In a small community theatre in Coffs Harbor, I watched the
exciting closing night film of a festival I discovered too late to otherwise
attend. Louder Than Bombs (Joachim
Trier, Norway, 2015) played in competition at the Cannes Film Festival last
May, and is the first English-language film from the director. The film
examines what remains of a family left devastated by the suicide of a mother
(Isabelle Huppert). Gabriel Byrne plays the grieving father, and Jesse
Eisenberg plays the older of two sons, who has moved on to have a family of his
own, though the pain of the loss still affects his behaviour. The most
impressive performance in the film comes from Devin Druid, as the younger
brother who was emotionally crippled by the loss, and by the information his
family has been hiding from him about the circumstances of his mother’s death.
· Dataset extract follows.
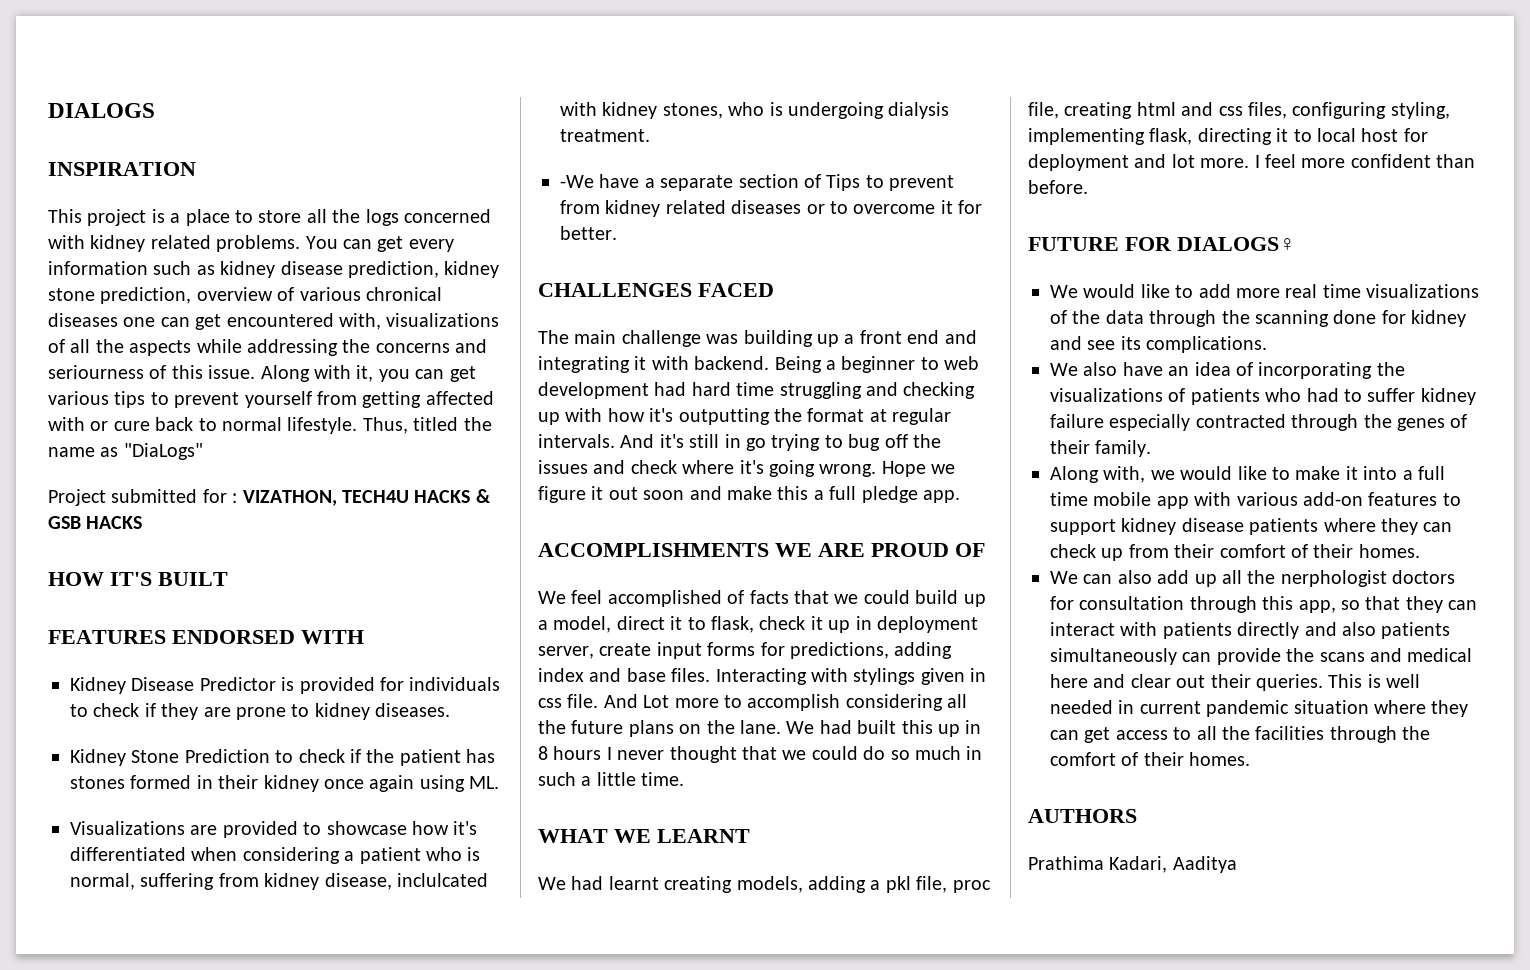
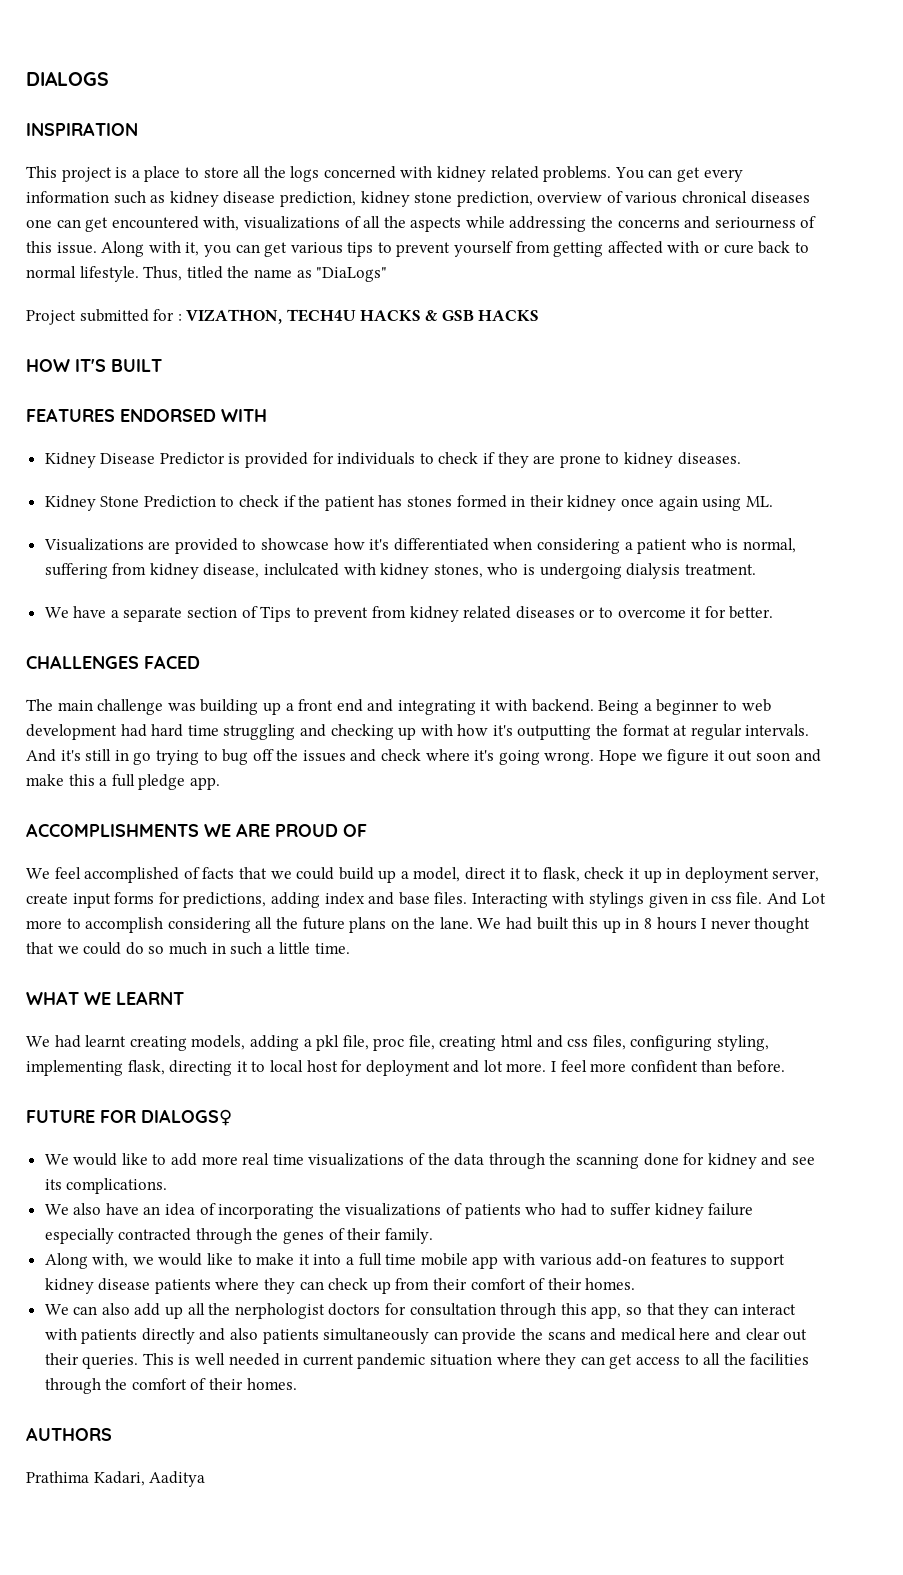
[560,175,594,188] -We -> [44,607,69,618] We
This is one of the most realistic depictions of a damaged introvert I can
remember seeing in a film. The film flows freely through time, filled with
flashbacks and revelations, and it uses a number of different cinematic styles
as the perspective changes between characters. The most striking scene in the movie
is a deep dive into the thoughts of the younger brother, shown as a series of
rapidly cut images. Many scenes impress on their own, but the movie struggles
somewhat to tie these fascinating fragments into a cohesive whole, leading to a
conclusion which felt false to me, though I appreciated the restraint it
showed. I struggled to embrace the film too fully, thanks to the frequent
outbursts of the two dumbest, loudest young men on the Mid-North coast, who
somehow ended up next to me at an expensive festival screening of an obscure
art film. I’ll need to watch this one again when I get the chance.
The final film I’ll cover today is another Palme d’Or
contender from Cannes 2015, seen at a cinema in general release. Youth (Paolo Sorrentino, Italy, 2015) is
another examination of aging in the art world from the director of The Great Beauty (2013). It serves as further confirmation that
Paolo Sorrentino’s interests and my own
overlap upon a general appreciation of film, and otherwise differ entirely. The
film takes place at a secluded resort in
the Swiss Alps, where retired composer Fred Ballinger (Michael Caine) and
still-working director Mick Boyle (Harvey Keitel) are temporarily escaping from
the world. Cue endless discussion between the two about the importance of art
and the fear and acceptance of aging. Rachel Weisz is mildly more interesting
as Ballinger’s daughter, though her storyline devolves into a ludicrous,
out-of-character romance with a mountain climber. Paul Dano also offers a small
amount of interest as a young actor who is best known for a special-effects
action film he has come to hate, despite his earnest efforts in more meaningful
fare (in the vein of Shia LaBeouf or Robert Pattinson). Many of the scenes
which aren’t dreary just feel misguided. There’s one moment in a spa where the
two old men are joined by the (unnamed) nude Miss Universe which I’m sure
Sorrentino envisioned as a reminder of the fleeting beauty of youth, but in
practise feels more like two over-aged frat boys leering. Some people like this
film very much, but I couldn’t wait for it to be over.